Mohon tunggu...
Hara Nirankara
Hara Nirankara Mohon Tunggu... Penulis - Penulis Buku
Akun Diblokir

Akun ini diblokir karena melanggar Syarat dan Ketentuan Kompasiana.
Untuk informasi lebih lanjut Anda dapat menghubungi kami melalui fitur bantuan.

Penulis Buku | Digital Creator | Member of Lingkar Kajian Kota Pekalongan -Kadang seperti anak kecil-

Selanjutnya

Tutup

Sosbud Pilihan

Menggelitik lewat Sarkastik

1 November 2020   18:36 Diperbarui: 1 November 2020   18:39 355
+
Laporkan Konten
Laporkan Akun
Kompasiana adalah platform blog. Konten ini menjadi tanggung jawab bloger dan tidak mewakili pandangan redaksi Kompas.
Lihat foto
Image via ifpnews.com

Ada banyak cara dilakukan oleh orang untuk mengkritik suatu kebijakan, pernyataan, atau sikap dari orang lain. Salah satunya yaitu melalui sarkastik. Sarkasme atau sarkastik merupakan sebuah majas, yang digunakan untuk menyindir seseorang atau sesuatu. Sarkastik pun ada beberapa tingkatan, mulai dari sarkas yang bersifat normal (sesuai aturan), hingga sarkas yang bersifat menghina. Biasanya tingkatan sarkas yang seperti itu diidentikkan dengan dark joke.

Saya teringat dengan pernyataan teman Saya dulu, dia berkata "Sarkasme membuat orang bodoh menjadi semakin bodoh". Dan hal itu pun banyak Saya jumpai, ketika ada sebuah statement yang bersifat sarkastik, banyak orang merespon statement itu dengan reaksi yang beragam, dan juga berlebihan. Malah ada beberapa kasus yang Saya jumpai, ketika "orang bodoh" tidak tahu apa itu sarkasme, yang keluar justru umpatan hingga ancaman dari "orang bodoh" itu.

Lalu, konteks apa yang ingin Saya angkat pada artikel kali ini? Yang ingin Saya angkat yaitu, respon dari umat Islam terhadap majalah Charlie Hebdo yang bertujuan menyindir. Charlie Hebdo adalah surat kabar mingguan satir Prancis, menampilkan kartun, laporan, polemik dan lelucon. Secara nyaring non-konformis dalam penyuaraan, publikasi memiliki kecondongan sangat anti religius, sayap kiri, dan anarkis.

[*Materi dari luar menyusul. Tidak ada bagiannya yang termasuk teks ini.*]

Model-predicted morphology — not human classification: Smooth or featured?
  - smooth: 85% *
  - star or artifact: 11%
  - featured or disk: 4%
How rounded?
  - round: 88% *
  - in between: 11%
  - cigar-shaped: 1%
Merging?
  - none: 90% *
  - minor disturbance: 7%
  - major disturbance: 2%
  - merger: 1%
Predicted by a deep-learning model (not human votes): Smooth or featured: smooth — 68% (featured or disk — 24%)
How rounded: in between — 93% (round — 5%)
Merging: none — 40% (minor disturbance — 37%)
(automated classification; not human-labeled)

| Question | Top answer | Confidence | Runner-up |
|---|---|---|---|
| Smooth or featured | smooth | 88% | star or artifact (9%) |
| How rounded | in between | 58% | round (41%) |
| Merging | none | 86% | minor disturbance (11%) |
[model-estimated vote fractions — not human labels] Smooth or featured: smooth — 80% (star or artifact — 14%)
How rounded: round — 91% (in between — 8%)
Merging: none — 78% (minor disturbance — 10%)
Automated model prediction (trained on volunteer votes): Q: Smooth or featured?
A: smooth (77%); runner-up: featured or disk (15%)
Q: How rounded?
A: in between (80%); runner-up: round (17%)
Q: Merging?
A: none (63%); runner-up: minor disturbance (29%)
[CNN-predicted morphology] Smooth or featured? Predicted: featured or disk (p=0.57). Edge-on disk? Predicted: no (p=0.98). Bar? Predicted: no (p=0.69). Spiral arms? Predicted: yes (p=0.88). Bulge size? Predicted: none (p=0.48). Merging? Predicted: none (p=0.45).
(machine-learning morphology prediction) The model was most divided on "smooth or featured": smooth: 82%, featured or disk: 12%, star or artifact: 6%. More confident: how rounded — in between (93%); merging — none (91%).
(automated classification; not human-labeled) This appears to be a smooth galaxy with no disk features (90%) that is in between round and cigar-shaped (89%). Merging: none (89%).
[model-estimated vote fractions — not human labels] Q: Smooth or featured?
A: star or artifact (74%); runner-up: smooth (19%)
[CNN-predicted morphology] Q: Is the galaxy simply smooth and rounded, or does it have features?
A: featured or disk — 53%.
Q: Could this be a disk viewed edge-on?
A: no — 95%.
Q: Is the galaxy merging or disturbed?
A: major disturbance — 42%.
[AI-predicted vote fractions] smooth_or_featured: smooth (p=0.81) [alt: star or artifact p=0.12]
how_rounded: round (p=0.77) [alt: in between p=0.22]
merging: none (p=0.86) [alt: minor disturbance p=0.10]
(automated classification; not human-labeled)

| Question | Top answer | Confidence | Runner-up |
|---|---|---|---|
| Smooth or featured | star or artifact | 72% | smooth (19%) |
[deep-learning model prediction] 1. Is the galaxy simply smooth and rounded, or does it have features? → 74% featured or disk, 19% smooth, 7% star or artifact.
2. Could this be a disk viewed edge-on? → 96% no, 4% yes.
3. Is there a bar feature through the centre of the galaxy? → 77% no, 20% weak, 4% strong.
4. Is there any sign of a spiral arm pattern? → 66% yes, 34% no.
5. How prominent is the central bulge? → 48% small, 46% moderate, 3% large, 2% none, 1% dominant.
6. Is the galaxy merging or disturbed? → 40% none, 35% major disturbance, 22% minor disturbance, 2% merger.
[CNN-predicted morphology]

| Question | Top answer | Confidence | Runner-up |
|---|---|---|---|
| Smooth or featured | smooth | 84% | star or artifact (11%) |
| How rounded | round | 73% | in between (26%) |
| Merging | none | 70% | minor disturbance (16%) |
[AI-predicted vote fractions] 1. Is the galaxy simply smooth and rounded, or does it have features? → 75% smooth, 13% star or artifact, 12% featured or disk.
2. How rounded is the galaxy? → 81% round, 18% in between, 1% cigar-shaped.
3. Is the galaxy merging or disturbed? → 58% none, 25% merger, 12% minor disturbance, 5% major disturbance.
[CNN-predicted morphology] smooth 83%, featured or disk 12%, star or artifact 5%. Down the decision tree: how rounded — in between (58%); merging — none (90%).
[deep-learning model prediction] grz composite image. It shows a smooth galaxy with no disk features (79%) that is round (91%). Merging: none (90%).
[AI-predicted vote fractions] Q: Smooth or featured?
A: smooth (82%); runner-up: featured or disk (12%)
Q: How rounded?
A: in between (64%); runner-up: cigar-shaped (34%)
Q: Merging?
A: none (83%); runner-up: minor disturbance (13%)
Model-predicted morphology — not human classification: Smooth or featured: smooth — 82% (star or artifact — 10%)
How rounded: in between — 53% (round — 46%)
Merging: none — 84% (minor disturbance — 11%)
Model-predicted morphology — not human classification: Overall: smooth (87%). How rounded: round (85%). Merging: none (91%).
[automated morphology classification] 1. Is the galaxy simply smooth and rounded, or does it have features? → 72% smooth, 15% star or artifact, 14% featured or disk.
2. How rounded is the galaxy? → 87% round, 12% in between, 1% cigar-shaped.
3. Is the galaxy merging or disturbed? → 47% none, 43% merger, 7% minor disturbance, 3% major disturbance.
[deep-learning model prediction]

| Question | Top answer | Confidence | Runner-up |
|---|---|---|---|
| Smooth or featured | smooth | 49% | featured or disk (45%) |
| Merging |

Sebenarnya kita sering menjumpai hal-hal yang berbau sarkasme/sarkastik/satire. Pada masa Orde Baru, banyak seniman yang melontarkan kritik terhadap Soeharto lewat sarkastik, salah satunya yaitu Iwan Fals melalui karyanya dalam bermusik. 

Pada masa pasca reformasi pun, kita masih sering menjumpai sarkastik lewat stand up comedy, srimulat, acara-acara lawak. Kita memberikan respon berupa "tawaan" atas sarkastik yang mereka tunjukkan. Namun kenapa kita justru merasa "kepanasan" atas apa yang dilakukan Charlie Hebdo melalui majalah sarkasnya? Inilah yang perlu dikaji lagi oleh kita semua, agar kita dapat menentukan tempat ketika melihat satire yang dilakukan dalam majalah Charlie Hebdo.

No no no. Kalian tidak bisa berkata dengan lantang bahwa sebuah agama tidak pantas untuk dijadikan bahan lelucon. Konteks yang ditunjukkan dalam Charlie Hebdo sudah sangat jelas, bahwa mereka menyindir personal yang beragama Islam. Bukan menyindir "Islam"nya. Ketika perilaku kejahatan seperti terorisme di luar sana semakin merajalela, peran dari aparat keamanan saja tidaklah cukup. 

Kita membutuhkan pendakwah, cendikiawan, akademisi, hingga orang-orang yang menggelitik lewat sarkastik. Karena apa? Target dari pemirsanya sudah jelas, yaitu masyarakat umum. 

Melalui sarkastik-sarkastik semacam itu, diharapkan masyarakat mampu menilai, memilah, "Apakah ajaran agama Saya seperti ini? Apakah perintah Tuhan Saya seperti ini?". Jika sikap kritis dimiliki oleh pembaca, pastilah mereka akan mendatangi pendakwah atau orang-orang yang mempunyai kapabilitas dalam hal agama, seraya meminta nasihat/pandangan dari sarkastik yang ditunjukkan dalam majalah Charlie Hebdo.

Jika apa-apa yang berkaitan dengan agama tidak boleh "digelitik", lalu, dengan cara apa kita harus menyadarkan mereka yang berperilaku menyimpang dalam urusan agama? Sedangkan cara paling mudah (menurut Saya) dalam mengkritik, yaitu dengan metode sarkastik. Karena dengan begitu, yang bersangkutan akan langsung tersinggung kemudian melontarkan respon. Entah melakukan tindakan hukum, ataupun pembelaan dengan macam alibi.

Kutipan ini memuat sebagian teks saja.